Dans un communiqué, la banque a annoncé une série de décisions prises par son conseil d'administration « après avoir entendu les fortes réserves formulées par les deux Etats sur les niveaux de rémunération ».

La principale de ces mesures est la réduction « à 420.000 euros au lieu de 450.000 euros précédemment, et de 600.000 euros pour son prédécesseur », de la rémunération du directeur financier, Pierre Vergnes. En outre, le comité de direction, qui devait être porté à six membres, restera composé de trois personnes.

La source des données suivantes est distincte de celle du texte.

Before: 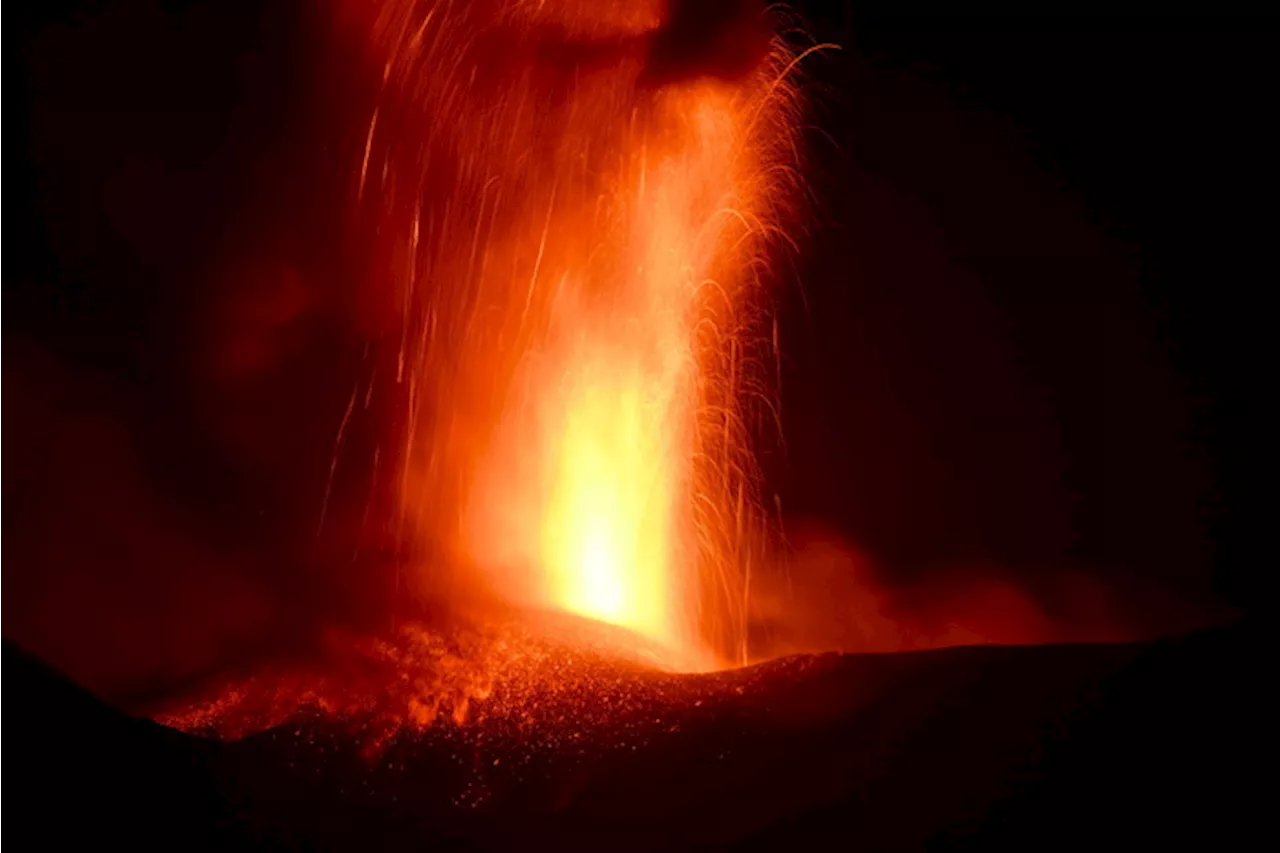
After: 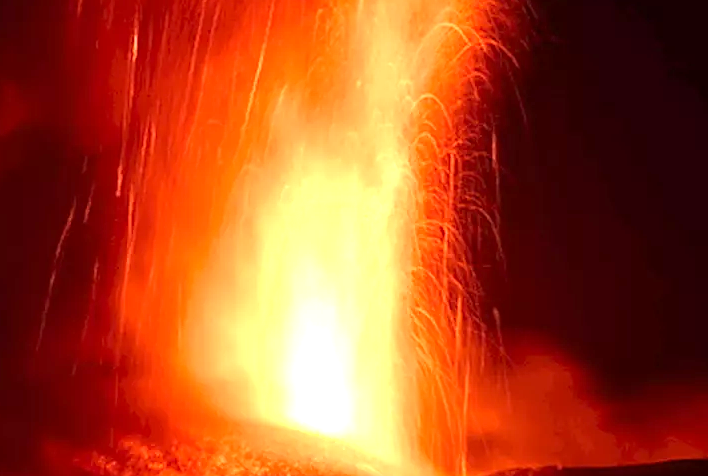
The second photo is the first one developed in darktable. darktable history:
sharpen: amount 0.599
crop and rotate: left 21.957%, top 21.922%, right 22.663%, bottom 22.166%
exposure: exposure 1 EV, compensate highlight preservation false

Des augmentations baissées de 13%

Enfin, le conseil a acté des propositions de la direction concernant trois autres dirigeants, membres du comité exécutif de la banque : leur salaire annuel moyen a été ramené à 390.000 euros, soit une augmentation de l'ordre de 2,3%, alors qu'ils s'étaient vu accorder des augmentations bien plus importantes fin 2013. « Ceci constitue une baisse significative de 13% par rapport aux rémunérations de 450.000 euros approuvées le 13 décembre 2013 », souligne le communiqué.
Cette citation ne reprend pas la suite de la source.